● WRITTEN EXERCISE
Return, word for word, the lines that run from the start of the items below through the line containing "State: 6.54", including both ends. Leave the pictures out of your answer.

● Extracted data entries
╭──
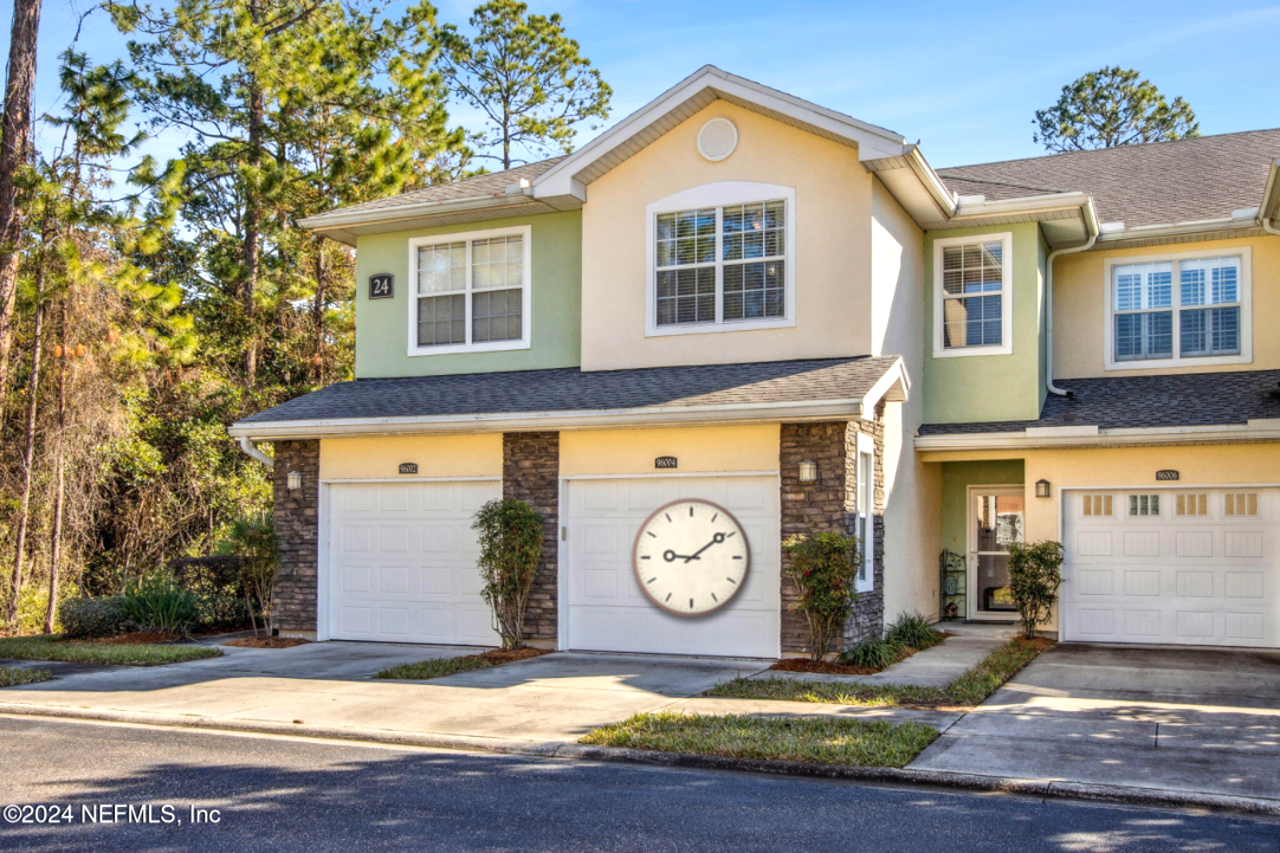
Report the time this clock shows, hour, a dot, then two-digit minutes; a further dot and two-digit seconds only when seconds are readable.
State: 9.09
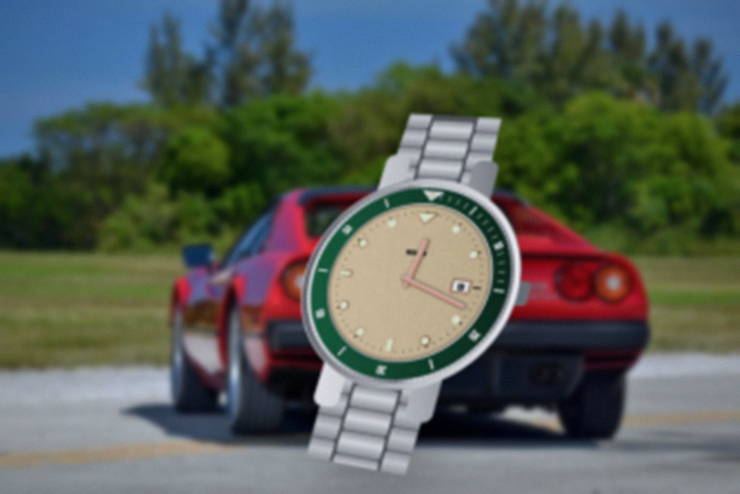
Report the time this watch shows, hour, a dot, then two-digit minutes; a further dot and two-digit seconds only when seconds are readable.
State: 12.18
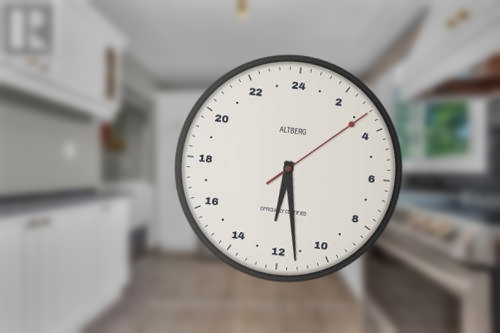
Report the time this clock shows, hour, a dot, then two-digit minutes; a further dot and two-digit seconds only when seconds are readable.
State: 12.28.08
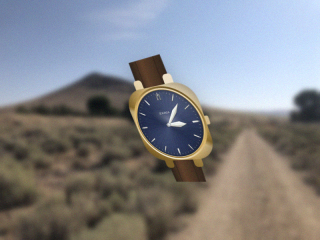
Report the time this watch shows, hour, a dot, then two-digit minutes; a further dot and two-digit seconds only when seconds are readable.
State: 3.07
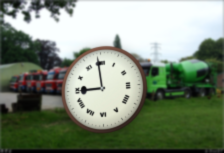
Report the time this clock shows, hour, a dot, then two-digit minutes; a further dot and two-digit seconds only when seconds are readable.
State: 8.59
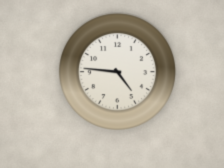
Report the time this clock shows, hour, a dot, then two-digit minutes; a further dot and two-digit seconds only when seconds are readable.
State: 4.46
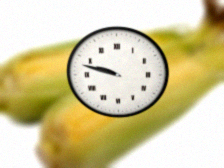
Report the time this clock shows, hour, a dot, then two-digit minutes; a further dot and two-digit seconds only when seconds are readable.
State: 9.48
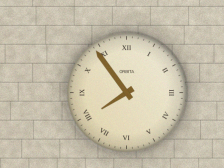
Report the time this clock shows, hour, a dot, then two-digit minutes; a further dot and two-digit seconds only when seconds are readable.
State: 7.54
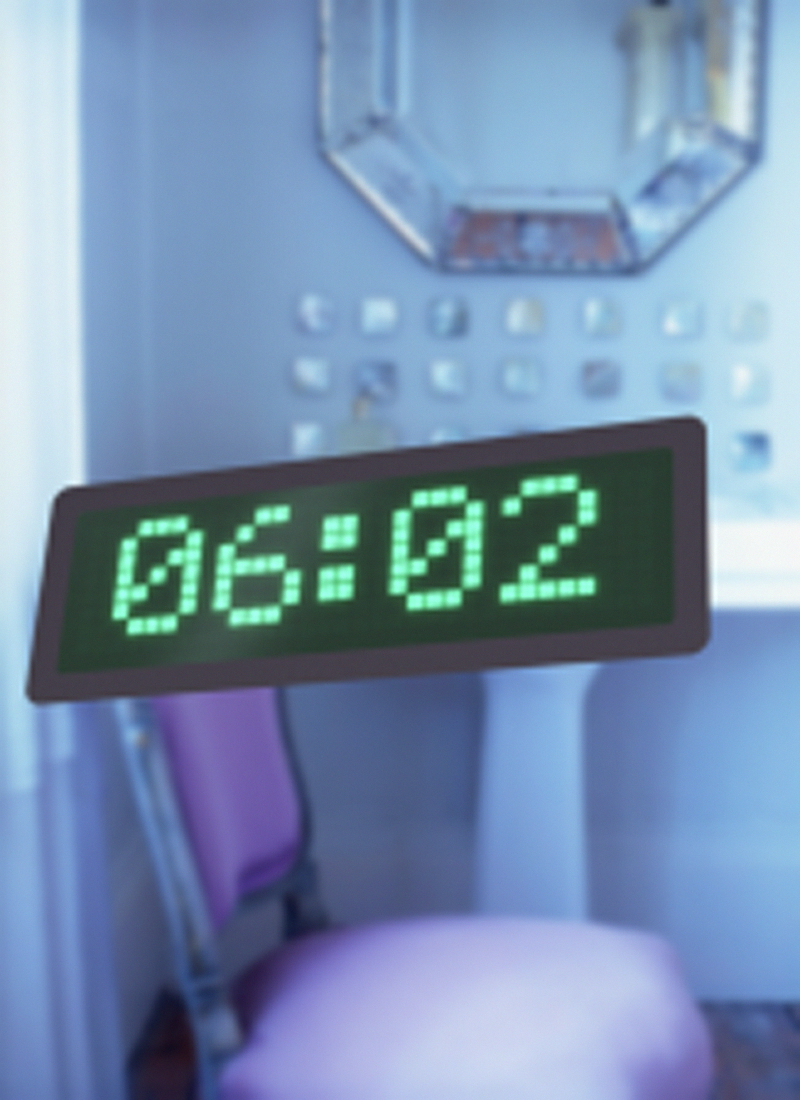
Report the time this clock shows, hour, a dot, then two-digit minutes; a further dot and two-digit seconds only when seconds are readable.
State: 6.02
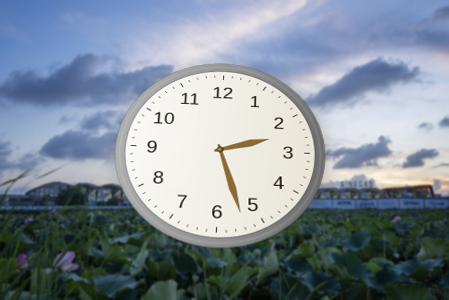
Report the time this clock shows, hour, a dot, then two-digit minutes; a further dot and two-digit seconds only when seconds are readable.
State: 2.27
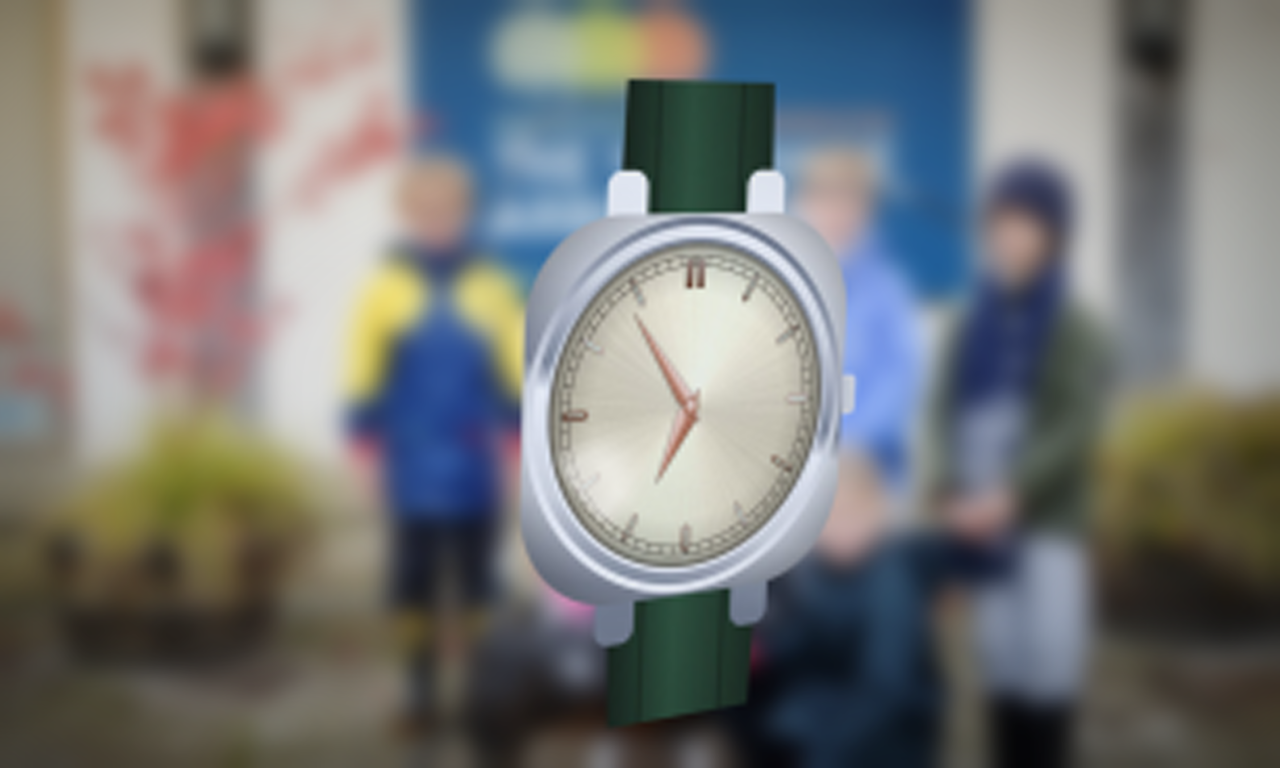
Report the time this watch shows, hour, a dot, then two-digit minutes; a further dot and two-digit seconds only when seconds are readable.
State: 6.54
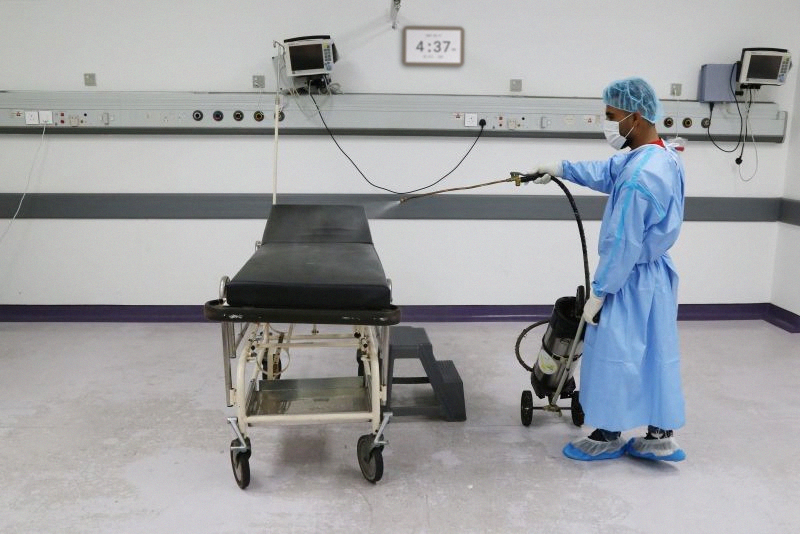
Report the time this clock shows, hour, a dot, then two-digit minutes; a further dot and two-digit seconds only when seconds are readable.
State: 4.37
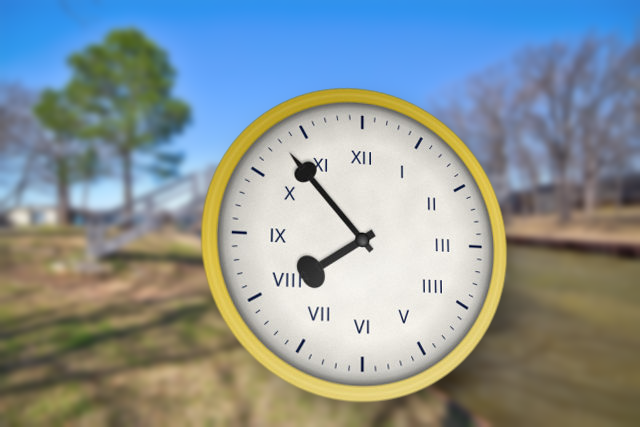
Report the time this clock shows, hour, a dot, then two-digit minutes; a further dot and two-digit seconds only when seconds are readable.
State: 7.53
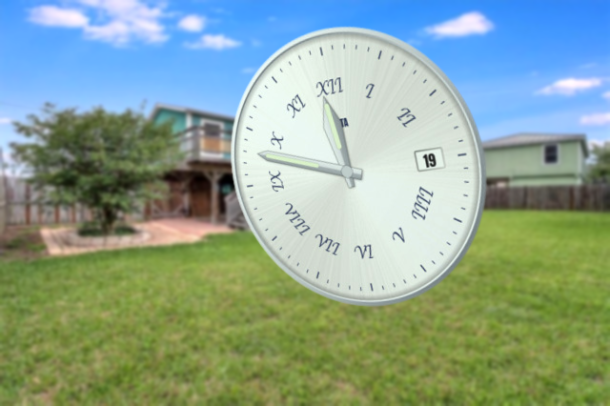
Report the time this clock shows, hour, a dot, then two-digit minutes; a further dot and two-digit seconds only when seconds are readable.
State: 11.48
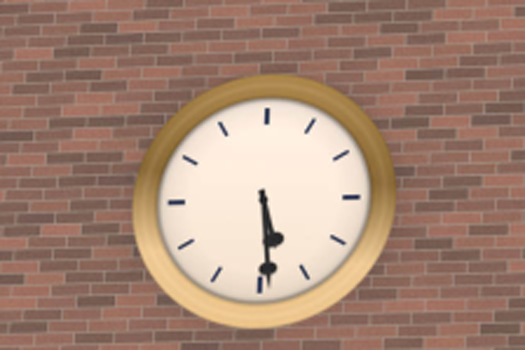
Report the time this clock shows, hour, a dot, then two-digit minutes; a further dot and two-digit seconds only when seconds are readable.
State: 5.29
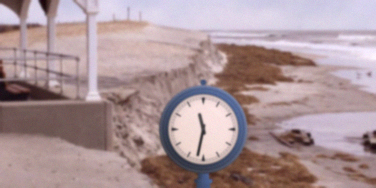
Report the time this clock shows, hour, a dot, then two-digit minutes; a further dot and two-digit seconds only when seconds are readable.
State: 11.32
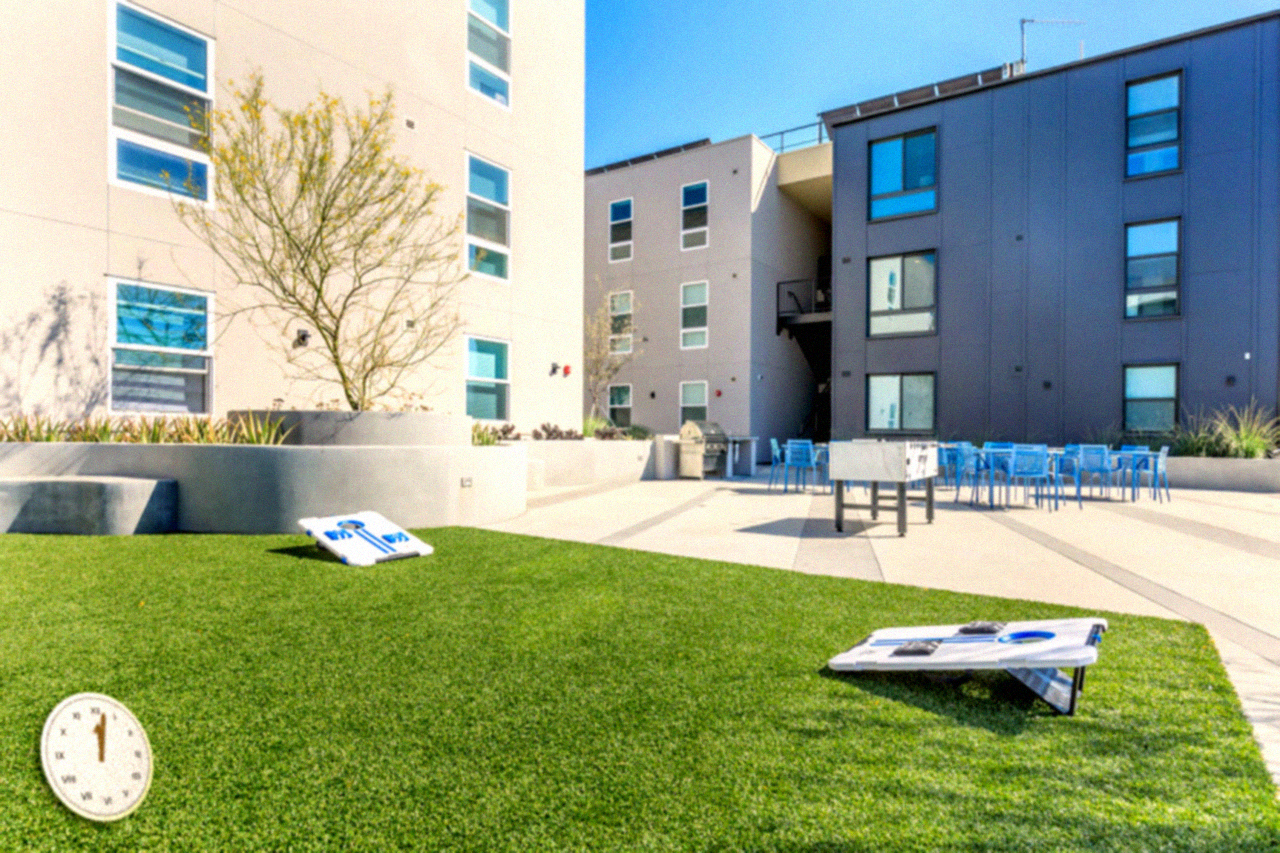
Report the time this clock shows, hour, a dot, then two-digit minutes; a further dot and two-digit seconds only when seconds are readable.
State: 12.02
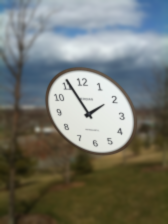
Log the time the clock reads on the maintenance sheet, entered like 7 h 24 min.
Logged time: 1 h 56 min
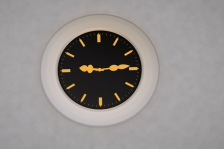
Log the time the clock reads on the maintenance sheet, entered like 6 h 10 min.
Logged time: 9 h 14 min
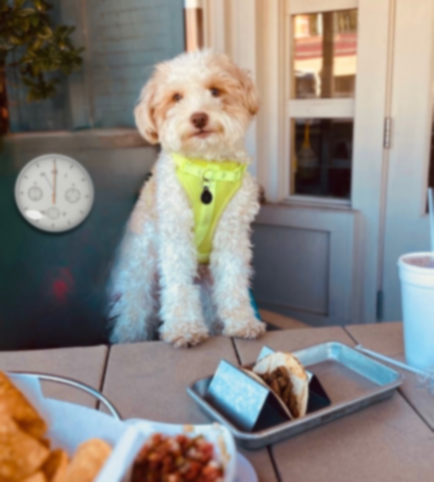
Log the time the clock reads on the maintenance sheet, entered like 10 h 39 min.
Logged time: 11 h 00 min
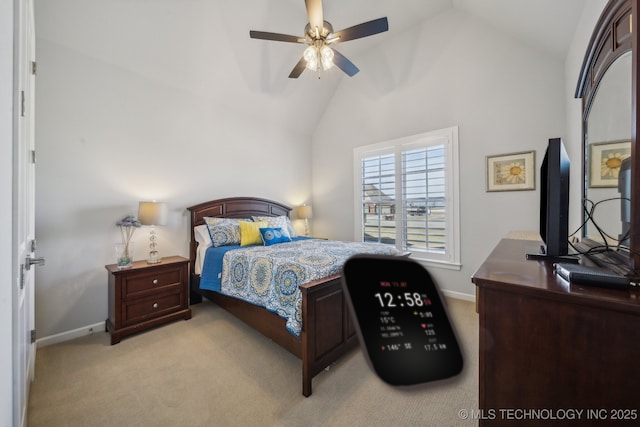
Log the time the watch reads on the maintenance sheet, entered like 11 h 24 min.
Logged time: 12 h 58 min
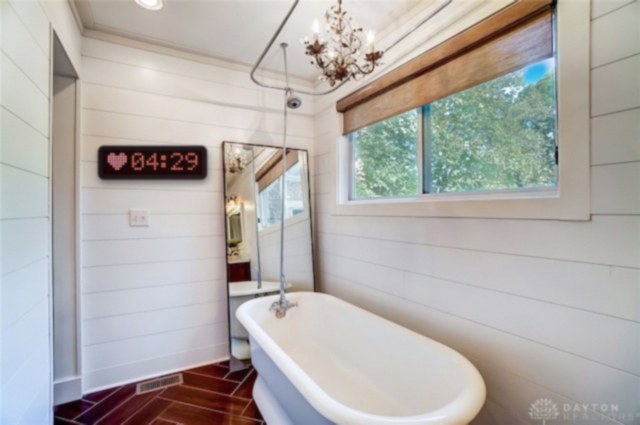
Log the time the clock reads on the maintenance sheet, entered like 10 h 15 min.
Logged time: 4 h 29 min
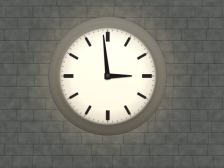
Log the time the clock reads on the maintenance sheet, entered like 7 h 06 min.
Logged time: 2 h 59 min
╰──
● EXERCISE OUTPUT
Report the time this clock shows, hour, a dot, then two-digit minutes; a further dot and two-digit seconds only when seconds are readable.
State: 9.09
Report the time this watch shows, hour, a dot, then two-digit minutes; a further dot and two-digit seconds only when seconds are readable.
State: 12.18
Report the time this clock shows, hour, a dot, then two-digit minutes; a further dot and two-digit seconds only when seconds are readable.
State: 12.28.08
Report the time this watch shows, hour, a dot, then two-digit minutes; a further dot and two-digit seconds only when seconds are readable.
State: 3.07
Report the time this clock shows, hour, a dot, then two-digit minutes; a further dot and two-digit seconds only when seconds are readable.
State: 8.59
Report the time this clock shows, hour, a dot, then two-digit minutes; a further dot and two-digit seconds only when seconds are readable.
State: 4.46
Report the time this clock shows, hour, a dot, then two-digit minutes; a further dot and two-digit seconds only when seconds are readable.
State: 9.48
Report the time this clock shows, hour, a dot, then two-digit minutes; a further dot and two-digit seconds only when seconds are readable.
State: 7.54
Report the time this clock shows, hour, a dot, then two-digit minutes; a further dot and two-digit seconds only when seconds are readable.
State: 6.02
Report the time this clock shows, hour, a dot, then two-digit minutes; a further dot and two-digit seconds only when seconds are readable.
State: 2.27
Report the time this watch shows, hour, a dot, then two-digit minutes; a further dot and two-digit seconds only when seconds are readable.
State: 6.54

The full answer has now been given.